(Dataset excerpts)
%%

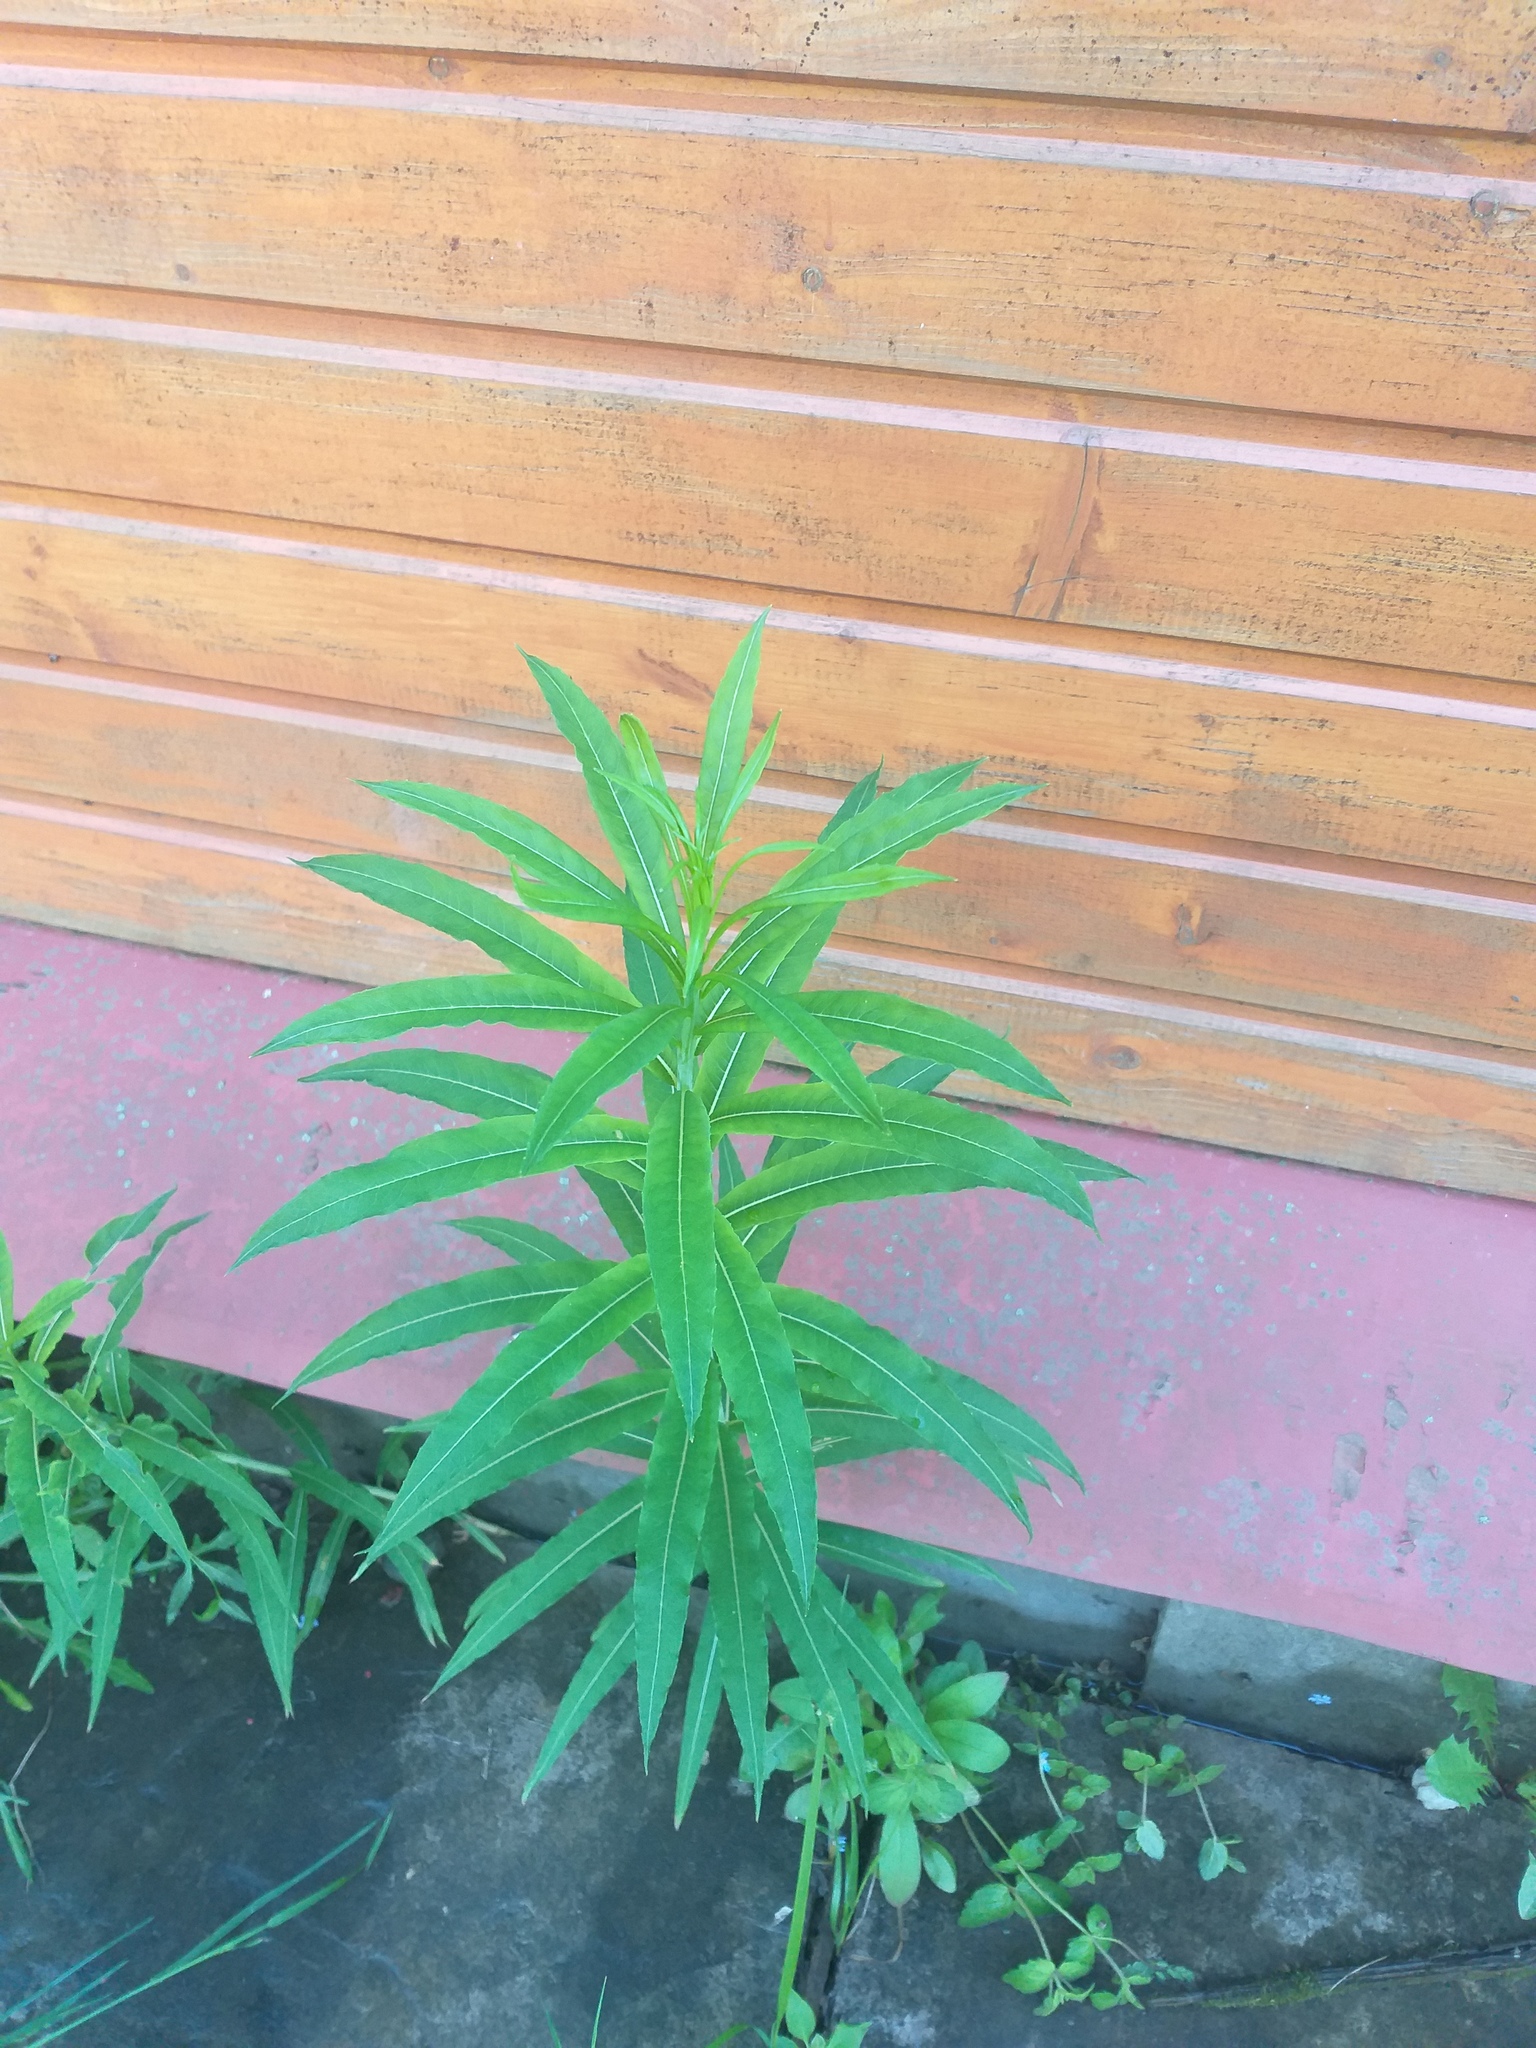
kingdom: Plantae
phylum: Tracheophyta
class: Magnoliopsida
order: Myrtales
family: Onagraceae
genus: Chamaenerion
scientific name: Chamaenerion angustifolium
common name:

%%

- Given task -
Rewrite the listing above as a numbered list, one line per item, skipping any blank lines. Leave the pictures out.

- Written answer -
1. kingdom: Plantae
2. phylum: Tracheophyta
3. class: Magnoliopsida
4. order: Myrtales
5. family: Onagraceae
6. genus: Chamaenerion
7. scientific name: Chamaenerion angustifolium
8. common name:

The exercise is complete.